Après avoir exercé pendant trente ans le métier de réalisateur d’émissions télévisées, François Jobin se consacre maintenant à la littérature. Mensonges et autres tromperies est sa quatrième publication.
Chacune des neuf nouvelles du recueil s’avère un bijou d’invention. Les personnages n’ont pourtant rien d’exceptionnel. Mais fin observateur, François Jobin sait débusquer chez eux la faille – honte, aveuglement volontaire, peur de perdre la face, rationalisation, envie, snobisme – qui en fait des types criants de vérité. Il y a bien une exception, avec ce personnage du texte intitulé « Le tunnel », auquel on s’identifie, la peur au ventre, avant de comprendre que l’on a été mystifié. Surprise totale. Tromperie d’un narrateur bien de son temps.
De façon plus transparente, la première nouvelle, « Un beau mensonge », illustre la part qui revient à la fabulation en littérature, car « [q]ui dit la vérité n’invente rien, cela va de soi », d’affirmer le narrateur avant de raconter, en ayant soin d’en rajouter, l’histoire de la fourberie dont il a été l’auteur à l’époque du jardin d’enfants. D’autres montrent l’hommerie en germe chez de jeunes garçons, tel ce « Roi des poulets », à peine cinq ans lui aussi, qui découvre son pouvoir sur un animal : le plaisir ressenti tout à coup à le faire souffrir et le mensonge qui s’ensuit, gravant en lui un souvenir honteux. Et ce passionné de livres, « L’amateur », qui s’enhardit en multipliant ses larcins, fait lui aussi mentir l’adage selon lequel la vérité sort de la bouche des enfants.
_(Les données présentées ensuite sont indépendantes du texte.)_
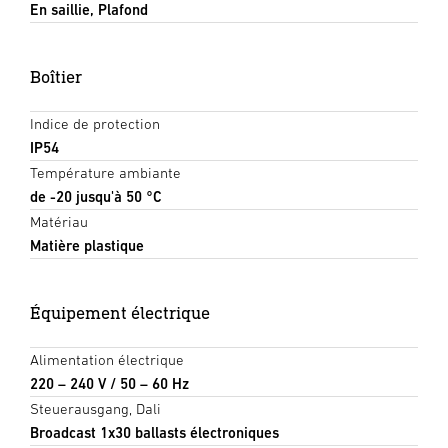
En saillie, Plafond
Boîtier
Indice de protection
IP54
Température ambiante
de -20 jusqu'à 50 °C
Matériau
Matière plastique
Équipement électrique
Alimentation électrique
220 – 240 V / 50 – 60 Hz
Steuerausgang, Dali
Broadcast 1x30 ballasts électroniques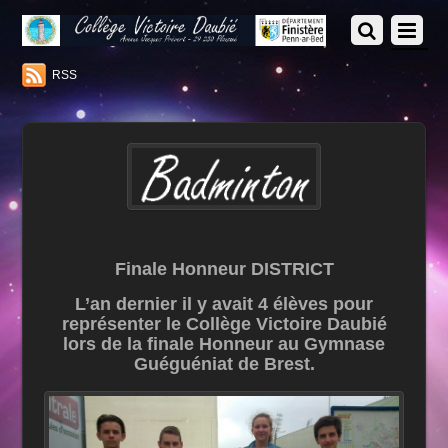
RSS
Finale Honneur DISTRICT
L’an dernier il y avait 4 élèves pour
représenter le Collège Victoire Daubié
lors de la finale Honneur au Gymnase
Guéguéniat de Brest.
Jobin excelle à manier l’ironie quand, par exemple, il souligne l’absurdité des mensonges que l’on s’invente à soi-même, comme dans « L’escorte », alors que le jeune homme fait fi de sa dignité en se persuadant qu’il n’y a pas de sot métier, et l’aveuglement de ce personnage obèse d’« Écarlate », à qui le médecin vient de dire qu’il court à grande vitesse vers la mort, et qui va d’une boutique à l’autre pour se procurer toute une pharmacopée de remise en forme et s’équiper de pied en cap avant même l’amorce du premier exercice. La plupart du temps, le nouvelliste attend son lecteur au détour pour le surprendre avec des cocasseries, ou une chute étonnante.
D’une plume experte, Jobin signe ces Mensonges et autres tromperies dans la plus pure tradition de la nouvelle.